The Second Department, reversing Supreme Court in this Labor Law 240(1) and 241(6) action, determined Supreme Court properly found plaintiff offered a sufficient reason for making a late motion for summary judgment, i.e., discovery was incomplete at the time the motion was due, but should not have denied the motion on the ground the discovery was not essential to the motion. The discovery dealt with whether plaintiff was engaged in unauthorized work at the time of the accident, which is a defense to Labor Law 240(1) and 241(6) actions:
A party may not move for summary judgment after the deadline to do so has expired, “except with leave of court on good cause shown” (CPLR 3212[a]).
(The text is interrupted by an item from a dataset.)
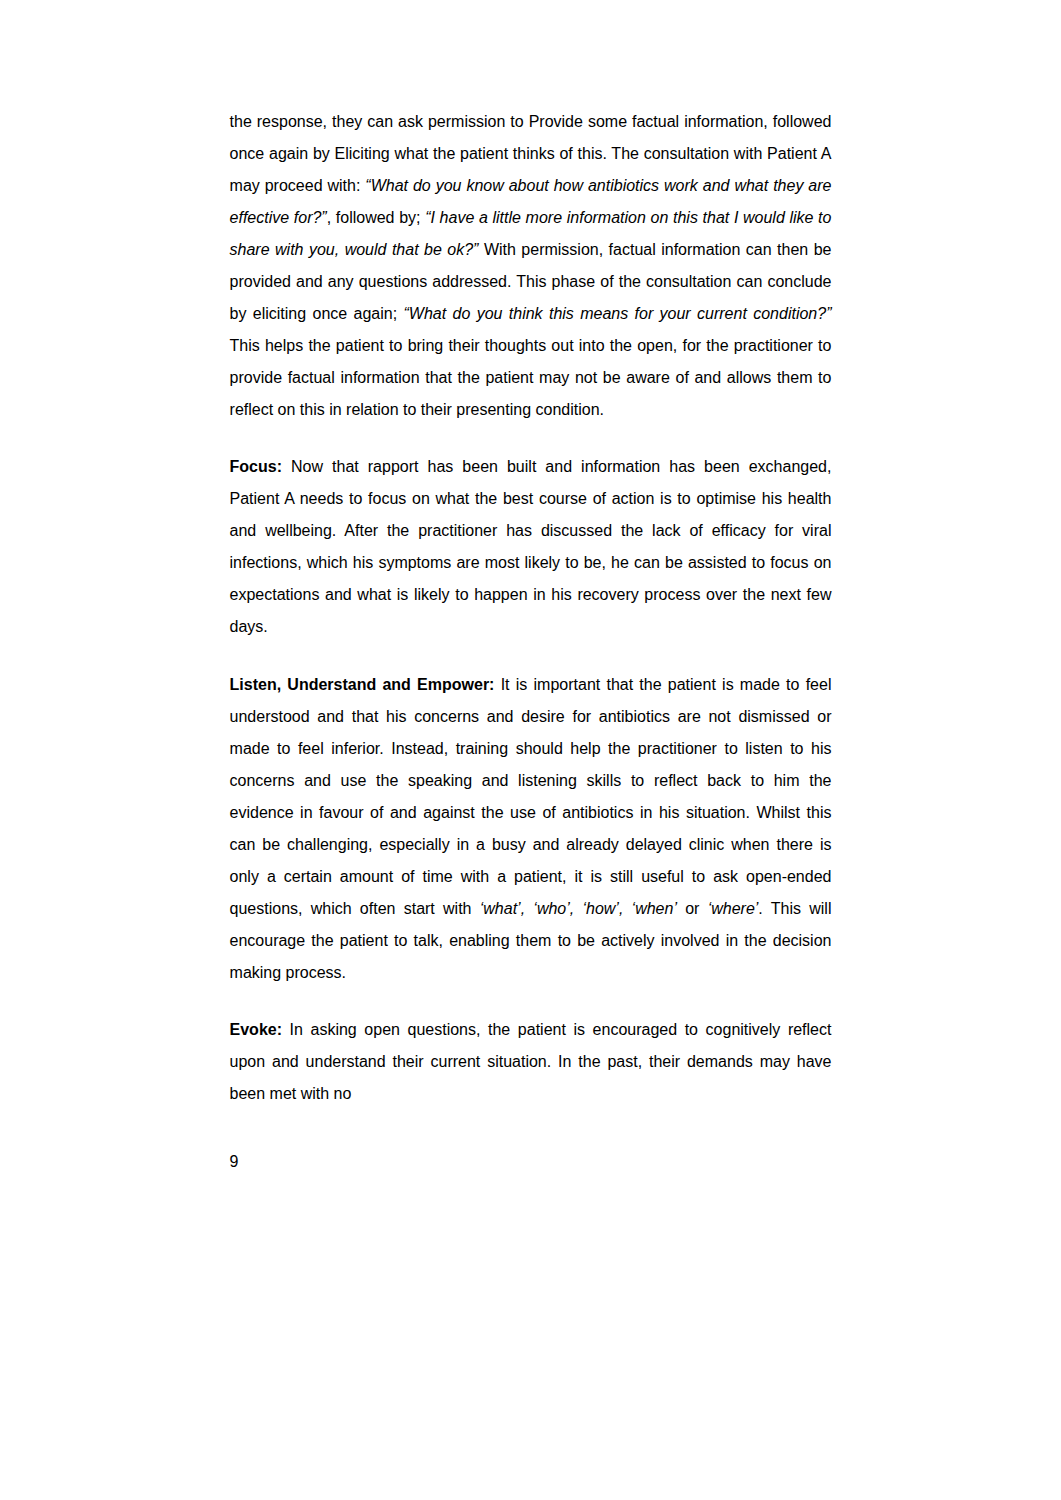the response, they can ask permission to Provide some factual information, followed once again by Eliciting what the patient thinks of this. The consultation with Patient A may proceed with: “What do you know about how antibiotics work and what they are effective for?”, followed by; “I have a little more information on this that I would like to share with you, would that be ok?” With permission, factual information can then be provided and any questions addressed. This phase of the consultation can conclude by eliciting once again; “What do you think this means for your current condition?” This helps the patient to bring their thoughts out into the open, for the practitioner to provide factual information that the patient may not be aware of and allows them to reflect on this in relation to their presenting condition.
Focus: Now that rapport has been built and information has been exchanged, Patient A needs to focus on what the best course of action is to optimise his health and wellbeing. After the practitioner has discussed the lack of efficacy for viral infections, which his symptoms are most likely to be, he can be assisted to focus on expectations and what is likely to happen in his recovery process over the next few days.
Listen, Understand and Empower: It is important that the patient is made to feel understood and that his concerns and desire for antibiotics are not dismissed or made to feel inferior. Instead, training should help the practitioner to listen to his concerns and use the speaking and listening skills to reflect back to him the evidence in favour of and against the use of antibiotics in his situation. Whilst this can be challenging, especially in a busy and already delayed clinic when there is only a certain amount of time with a patient, it is still useful to ask open-ended questions, which often start with ‘what’, ‘who’, ‘how’, ‘when’ or ‘where’. This will encourage the patient to talk, enabling them to be actively involved in the decision making process.
Evoke: In asking open questions, the patient is encouraged to cognitively reflect upon and understand their current situation. In the past, their demands may have been met with no
9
As a result, a court may not consider a late motion for summary judgment unless the moving party offers “a satisfactory explanation for the untimeliness—rather than simply permitting meritorious, nonprejudicial filings, however tardy” … . “While significant outstanding discovery may, in certain circumstances, constitute good cause for a delay in making a motion for summary judgment,” the movant must establish that the discovery was “essential to its motion” … . This standard generally requires that the discovery be relevant to resolving disputed issues of fact … . Even if the discovery is essential, good cause for the delay will only exist if the party promptly moves for summary judgment after securing such discovery … . Fuczynski v 144 Div., LLC, 2022 NY Slip Op 05151, Second Dept 9-14-22
Practice Point: Good cause for filing a late motion for summary judgment is demonstrated where, as here, the motion was due before discovery was complete and the discovery is essential to the motion.